▶ **PROBLEM TO SOLVE**
Can you put the data below into a Markdown table with the columns Row and Line, taking in only the lines from the one with "scientific name: Quercus macrocarpa" to the one with "scientific name: Phragmites australis", both included? Number each row and leave out any blank lines.

▶ **ROWS**
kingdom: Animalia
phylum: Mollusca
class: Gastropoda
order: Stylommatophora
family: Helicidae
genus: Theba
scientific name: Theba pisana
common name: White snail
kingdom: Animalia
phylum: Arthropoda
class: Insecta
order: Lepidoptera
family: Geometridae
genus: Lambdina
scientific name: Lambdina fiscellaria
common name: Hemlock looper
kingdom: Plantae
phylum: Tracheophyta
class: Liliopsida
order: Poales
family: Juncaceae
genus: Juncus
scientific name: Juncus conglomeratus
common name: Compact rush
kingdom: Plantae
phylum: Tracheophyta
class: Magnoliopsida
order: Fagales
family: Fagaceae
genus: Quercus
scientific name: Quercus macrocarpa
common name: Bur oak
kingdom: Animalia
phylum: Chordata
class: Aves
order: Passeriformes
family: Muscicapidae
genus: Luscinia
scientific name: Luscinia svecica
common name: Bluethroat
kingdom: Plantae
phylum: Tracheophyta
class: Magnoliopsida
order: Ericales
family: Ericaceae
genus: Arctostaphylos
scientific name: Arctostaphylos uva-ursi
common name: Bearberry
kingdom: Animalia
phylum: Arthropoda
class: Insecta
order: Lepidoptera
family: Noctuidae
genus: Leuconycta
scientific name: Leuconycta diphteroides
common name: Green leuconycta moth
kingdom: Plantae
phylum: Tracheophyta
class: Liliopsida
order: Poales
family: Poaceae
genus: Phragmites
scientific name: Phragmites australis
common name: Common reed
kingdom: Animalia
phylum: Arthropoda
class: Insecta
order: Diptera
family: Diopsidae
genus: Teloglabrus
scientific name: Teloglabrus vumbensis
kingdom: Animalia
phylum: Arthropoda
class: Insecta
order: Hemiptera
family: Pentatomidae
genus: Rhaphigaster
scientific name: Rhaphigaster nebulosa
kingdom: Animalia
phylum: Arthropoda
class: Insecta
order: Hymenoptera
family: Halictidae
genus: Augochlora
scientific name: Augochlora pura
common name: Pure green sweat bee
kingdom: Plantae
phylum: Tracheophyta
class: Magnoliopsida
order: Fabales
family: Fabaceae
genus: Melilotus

▶ **EXERCISE RESPONSE**
| Row | Line |
|---|---|
| 1 | scientific name: Quercus macrocarpa |
| 2 | common name: Bur oak |
| 3 | kingdom: Animalia |
| 4 | phylum: Chordata |
| 5 | class: Aves |
| 6 | order: Passeriformes |
| 7 | family: Muscicapidae |
| 8 | genus: Luscinia |
| 9 | scientific name: Luscinia svecica |
| 10 | common name: Bluethroat |
| 11 | kingdom: Plantae |
| 12 | phylum: Tracheophyta |
| 13 | class: Magnoliopsida |
| 14 | order: Ericales |
| 15 | family: Ericaceae |
| 16 | genus: Arctostaphylos |
| 17 | scientific name: Arctostaphylos uva-ursi |
| 18 | common name: Bearberry |
| 19 | kingdom: Animalia |
| 20 | phylum: Arthropoda |
| 21 | class: Insecta |
| 22 | order: Lepidoptera |
| 23 | family: Noctuidae |
| 24 | genus: Leuconycta |
| 25 | scientific name: Leuconycta diphteroides |
| 26 | common name: Green leuconycta moth |
| 27 | kingdom: Plantae |
| 28 | phylum: Tracheophyta |
| 29 | class: Liliopsida |
| 30 | order: Poales |
| 31 | family: Poaceae |
| 32 | genus: Phragmites |
| 33 | scientific name: Phragmites australis |